Kim są obecni lokatorzy schroniska?
Jednak nie o samo zwiedzanie nowego obiektu chodziło w sobotę. Mieszkańcy mogli poznać lokatorów schroniska (obecnie przebywa tutaj około 60 psów i 50 kotów), dowiedzieć się jak wygląda proces adopcji, ale też jak można zostać wolontariuszem. Nie brakowało także chętnych do wyprowadzania czworonożnych pupili, które spragnione spacerów ochoczo dawały temu wyraz.
- Za rok każda z nas skończy 18 lat i naprawdę chcemy zostać wolontariuszkami w schronisku. Dlatego przyszłyśmy dzisiaj, aby zobaczyć, w jakich warunkach żyją psy i koty oraz podpytać wolontariuszy, jak wygląda ich praca - mówią Zuzia, Asia i Magda. - Los bezdomnych zwierząt nie jest nam obojętny, bardzo chcemy im pomagać - podkreślają.
“Wolontariusze są dla nas bardzo cenni”
- Wolontariusze są tutaj bardzo potrzebni - mówi Ewa Mrugowska. - Obecnie mamy fajną, stałą grupę, ale zapraszamy oczywiście nowe osoby. Jeżeli ktoś jest zainteresowany wolontariatem, to wystarczy tylko wypełnić ankietę, która jest na stronie internetowej schroniska oraz ukończyć bezpłatne szkolenie w Stowarzyszeniu Polites dotyczące podstawowych praw i obowiązków wolontariusza. Wolontariusze są dla nas bardzo cenni. Bez ich pomocy nie zorganizowałabym tej imprezy - podkreśla.

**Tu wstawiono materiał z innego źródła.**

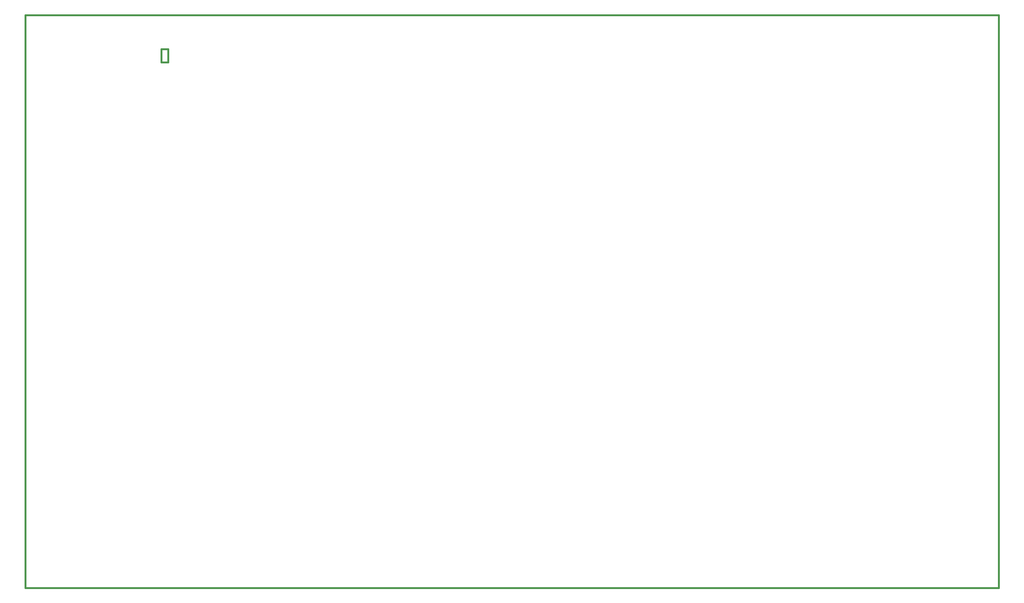
<source format=gko>
%FSLAX33Y33*%
%MOMM*%
%ADD10C,0.381*%
D10*
%LNpath-145*%
G01*
X0Y0D02*
X218200Y0D01*
X218200Y128500*
X0Y128500*
X0Y0*
X30519Y117880D02*
X32019Y117880D01*
X32019Y120880*
X30519Y120880*
X30519Y117880*
%LNmechanical details_traces*%
M02*
</source>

Na miejscu obecne były także stoiska organizacji społecznych zajmujących się zwierzętami, m.in. Zwierzęcego Telefonu Zaufania, Zwierzogrodu czy BatMom ratującej nietoperze. Mieszkańcy mogli również wziąć udział w wykładach specjalistów, którzy opowiadali o tym, jak m.in. prawidłowo skompletować wyprawkę dla zwierzaka czy zabezpieczyć pupila przez pasożytami. Co ważne, chętni mogli także nauczyć się jak udzielić pierwszej pomocy czworonożnym przyjaciołom.